Re: Ledger's performance.
by
lucabrasi
07/19/2008, 10:53 PM #
I think the two key differences in the Ledger performance from Nicholson's are:
1. Nicholson, by the time he played the Joker, was such a massively established movie star presence -- that voice, those eyebrows, that toothy grin -- that there was no way he was going to totally irradicate Jack from the Joker (particularly given that in "Batman," Nicholson does about a half an hour with his regular face before getting the origin-acid bath as the Joker.)
Heath Ledger had made many films, and had a breakthrough with "Brokeback Mountain," but he was not yet a Brand Name Icon like Jack Nicholson.
It sure is hard to FIND Ledger in this Joker. He uses, for one thing, an entirely different voice from his "Brokeback Mountain" gutteral grunt (based, evidently, a bit on the Sling Blade character done by Heath's friend Billy Bob Thornton, his co-star in "Monster's Ball.") Heath's Joker's got a great, squirrely cackle of a vocal style. Constant lip-smacking and racoon eyes help complete the picture of a mad manchild.

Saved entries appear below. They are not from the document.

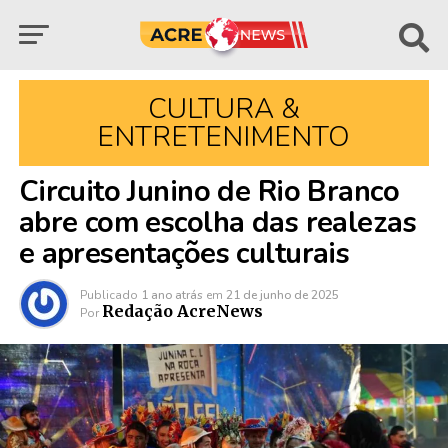
CULTURA &
ENTRETENIMENTO
Circuito Junino de Rio Branco
abre com escolha das realezas
e apresentações culturais
Publicado
1 ano atrás
em
21 de junho de 2025
Redação AcreNews
Por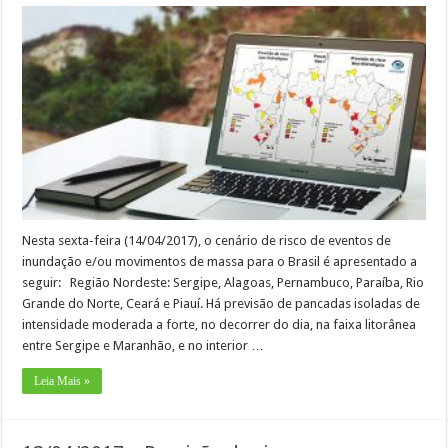
Nesta sexta-feira (14/04/2017), o cenário de risco de eventos de
inundação e/ou movimentos de massa para o Brasil é apresentado a
seguir: Região Nordeste: Sergipe, Alagoas, Pernambuco, Paraíba, Rio
Grande do Norte, Ceará e Piauí. Há previsão de pancadas isoladas de
intensidade moderada a forte, no decorrer do dia, na faixa litorânea
entre Sergipe e Maranhão, e no interior …
Leia Mais »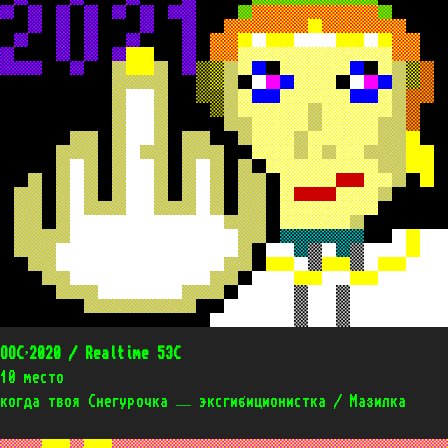
OOC’2020 / Realtime 53C
10 место
когда твоя Снегурочка — эксгибиционистка / Мазилка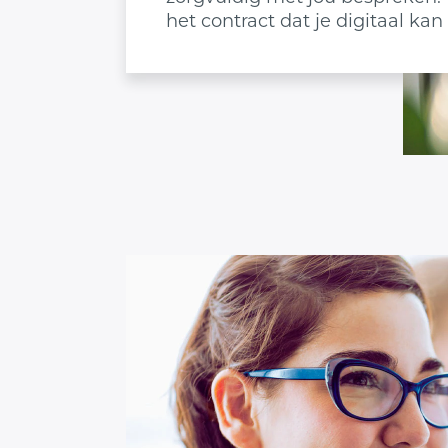
het contract dat je digitaal ka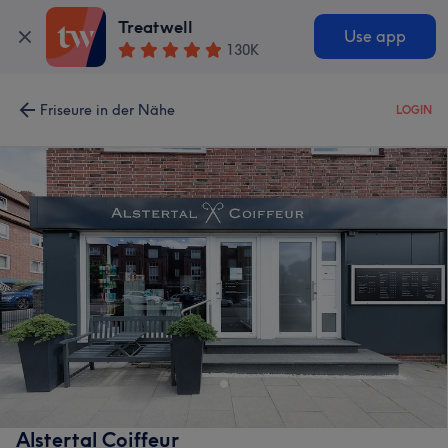
Treatwell
Use app
130K
Friseure in der Nähe
LOGIN
Alstertal Coiffeur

2. "The Dark Knight" pretty much eschews being a "comic book movie for kids" in any way, shape or form. Nicholson's Joker was a psycho killer, but Warners hedged their bets on the violence in "Batman," so as to sell more happy meals. Nicholson spilled no blood.
Meanwhile, Heath's Joker wields knives and talks about how great it is to slowly kill people with knives and generally employs all manner of sadistic terror techniques on innocents.
Not quite fair, if "terror villainy" is the standard of comparison.
I'm glad we have both performances. Ledger proved himself again and again: "The Dark Knight" only fully comes to life when Ledger's Joker takes the stage.
P.S. "Batman Begins" evidently gave all those Batman fans who were "tired of the villains taking over the movies" exactly the Batman movie they wanted: a lengthy Batman origin story with rather "blah" villains played by rather blah actors (sorry, Liam.) Thus the focus stayed on Christian Bale's handsome, intense Bruce Wayne/Batman (and a decidedly starry cast of supporters, including Michael Caine and Morgan Freeman and Gary Oldman.)
But look what happened when Nolan deigned to put the Joker back in for the second movie: a zillion dollars. The talk of the world.
Maybe "Batman" IS about the villains.
As Hitchcock said: "The Better the Villain, the Better the Movie."
Villians don't come any better than the Joker.